**Dataset entries**
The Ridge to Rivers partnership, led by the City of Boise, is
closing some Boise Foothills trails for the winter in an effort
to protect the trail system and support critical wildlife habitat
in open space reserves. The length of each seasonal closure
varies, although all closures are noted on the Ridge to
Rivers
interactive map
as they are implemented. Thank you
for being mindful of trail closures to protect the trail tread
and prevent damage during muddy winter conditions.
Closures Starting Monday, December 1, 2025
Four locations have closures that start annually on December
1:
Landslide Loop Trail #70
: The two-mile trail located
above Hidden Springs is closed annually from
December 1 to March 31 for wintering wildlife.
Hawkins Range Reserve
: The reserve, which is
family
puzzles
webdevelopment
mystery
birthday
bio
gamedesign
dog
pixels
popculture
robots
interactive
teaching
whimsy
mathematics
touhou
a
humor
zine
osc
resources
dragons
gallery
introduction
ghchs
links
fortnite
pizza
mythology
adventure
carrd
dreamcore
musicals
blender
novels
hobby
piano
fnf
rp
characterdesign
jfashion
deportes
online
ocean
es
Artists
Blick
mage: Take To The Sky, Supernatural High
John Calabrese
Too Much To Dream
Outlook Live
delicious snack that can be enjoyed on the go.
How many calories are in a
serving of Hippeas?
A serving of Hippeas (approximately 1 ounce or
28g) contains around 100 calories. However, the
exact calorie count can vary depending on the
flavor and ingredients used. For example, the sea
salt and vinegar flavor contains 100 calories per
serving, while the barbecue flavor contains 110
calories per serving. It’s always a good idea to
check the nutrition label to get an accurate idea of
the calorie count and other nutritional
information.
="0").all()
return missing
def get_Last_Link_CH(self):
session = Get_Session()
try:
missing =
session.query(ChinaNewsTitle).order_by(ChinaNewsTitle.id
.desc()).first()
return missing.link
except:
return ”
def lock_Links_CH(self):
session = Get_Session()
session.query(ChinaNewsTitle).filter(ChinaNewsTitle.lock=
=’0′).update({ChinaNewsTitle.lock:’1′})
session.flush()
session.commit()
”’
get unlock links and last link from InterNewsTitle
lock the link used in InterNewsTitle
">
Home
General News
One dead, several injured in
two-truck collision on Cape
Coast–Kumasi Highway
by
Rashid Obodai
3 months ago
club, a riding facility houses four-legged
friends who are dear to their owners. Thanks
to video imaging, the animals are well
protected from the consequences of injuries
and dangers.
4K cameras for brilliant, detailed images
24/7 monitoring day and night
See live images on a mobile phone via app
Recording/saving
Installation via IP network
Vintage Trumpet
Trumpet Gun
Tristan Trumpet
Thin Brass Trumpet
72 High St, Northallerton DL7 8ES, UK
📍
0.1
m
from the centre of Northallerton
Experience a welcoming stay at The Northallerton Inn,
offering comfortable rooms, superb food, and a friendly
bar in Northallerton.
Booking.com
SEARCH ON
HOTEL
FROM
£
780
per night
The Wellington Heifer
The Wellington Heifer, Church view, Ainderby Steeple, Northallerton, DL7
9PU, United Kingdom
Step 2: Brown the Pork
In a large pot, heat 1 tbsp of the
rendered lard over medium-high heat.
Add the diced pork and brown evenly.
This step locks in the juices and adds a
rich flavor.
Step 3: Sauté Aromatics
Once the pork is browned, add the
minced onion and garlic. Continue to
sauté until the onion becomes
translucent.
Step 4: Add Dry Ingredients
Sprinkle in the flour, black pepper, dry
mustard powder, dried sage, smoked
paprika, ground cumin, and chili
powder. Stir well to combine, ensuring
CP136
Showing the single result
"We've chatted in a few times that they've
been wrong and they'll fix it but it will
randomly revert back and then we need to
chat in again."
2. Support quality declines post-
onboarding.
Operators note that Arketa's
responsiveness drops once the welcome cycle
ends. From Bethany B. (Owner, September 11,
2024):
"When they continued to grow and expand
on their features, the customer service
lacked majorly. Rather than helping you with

**Instructions to follow**
Every entry above should be written out again, precisely.

**Output of the exercise**
The Ridge to Rivers partnership, led by the City of Boise, is
closing some Boise Foothills trails for the winter in an effort
to protect the trail system and support critical wildlife habitat
in open space reserves. The length of each seasonal closure
varies, although all closures are noted on the Ridge to
Rivers
interactive map
as they are implemented. Thank you
for being mindful of trail closures to protect the trail tread
and prevent damage during muddy winter conditions.
Closures Starting Monday, December 1, 2025
Four locations have closures that start annually on December
1:
Landslide Loop Trail #70
: The two-mile trail located
above Hidden Springs is closed annually from
December 1 to March 31 for wintering wildlife.
Hawkins Range Reserve
: The reserve, which is
family
puzzles
webdevelopment
mystery
birthday
bio
gamedesign
dog
pixels
popculture
robots
interactive
teaching
whimsy
mathematics
touhou
a
humor
zine
osc
resources
dragons
gallery
introduction
ghchs
links
fortnite
pizza
mythology
adventure
carrd
dreamcore
musicals
blender
novels
hobby
piano
fnf
rp
characterdesign
jfashion
deportes
online
ocean
es
Artists
Blick
mage: Take To The Sky, Supernatural High
John Calabrese
Too Much To Dream
Outlook Live
delicious snack that can be enjoyed on the go.
How many calories are in a
serving of Hippeas?
A serving of Hippeas (approximately 1 ounce or
28g) contains around 100 calories. However, the
exact calorie count can vary depending on the
flavor and ingredients used. For example, the sea
salt and vinegar flavor contains 100 calories per
serving, while the barbecue flavor contains 110
calories per serving. It’s always a good idea to
check the nutrition label to get an accurate idea of
the calorie count and other nutritional
information.
="0").all()
return missing
def get_Last_Link_CH(self):
session = Get_Session()
try:
missing =
session.query(ChinaNewsTitle).order_by(ChinaNewsTitle.id
.desc()).first()
return missing.link
except:
return ”
def lock_Links_CH(self):
session = Get_Session()
session.query(ChinaNewsTitle).filter(ChinaNewsTitle.lock=
=’0′).update({ChinaNewsTitle.lock:’1′})
session.flush()
session.commit()
”’
get unlock links and last link from InterNewsTitle
lock the link used in InterNewsTitle
">
Home
General News
One dead, several injured in
two-truck collision on Cape
Coast–Kumasi Highway
by
Rashid Obodai
3 months ago
club, a riding facility houses four-legged
friends who are dear to their owners. Thanks
to video imaging, the animals are well
protected from the consequences of injuries
and dangers.
4K cameras for brilliant, detailed images
24/7 monitoring day and night
See live images on a mobile phone via app
Recording/saving
Installation via IP network
Vintage Trumpet
Trumpet Gun
Tristan Trumpet
Thin Brass Trumpet
72 High St, Northallerton DL7 8ES, UK
📍
0.1
m
from the centre of Northallerton
Experience a welcoming stay at The Northallerton Inn,
offering comfortable rooms, superb food, and a friendly
bar in Northallerton.
Booking.com
SEARCH ON
HOTEL
FROM
£
780
per night
The Wellington Heifer
The Wellington Heifer, Church view, Ainderby Steeple, Northallerton, DL7
9PU, United Kingdom
Step 2: Brown the Pork
In a large pot, heat 1 tbsp of the
rendered lard over medium-high heat.
Add the diced pork and brown evenly.
This step locks in the juices and adds a
rich flavor.
Step 3: Sauté Aromatics
Once the pork is browned, add the
minced onion and garlic. Continue to
sauté until the onion becomes
translucent.
Step 4: Add Dry Ingredients
Sprinkle in the flour, black pepper, dry
mustard powder, dried sage, smoked
paprika, ground cumin, and chili
powder. Stir well to combine, ensuring
CP136
Showing the single result
"We've chatted in a few times that they've
been wrong and they'll fix it but it will
randomly revert back and then we need to
chat in again."
2. Support quality declines post-
onboarding.
Operators note that Arketa's
responsiveness drops once the welcome cycle
ends. From Bethany B. (Owner, September 11,
2024):
"When they continued to grow and expand
on their features, the customer service
lacked majorly. Rather than helping you with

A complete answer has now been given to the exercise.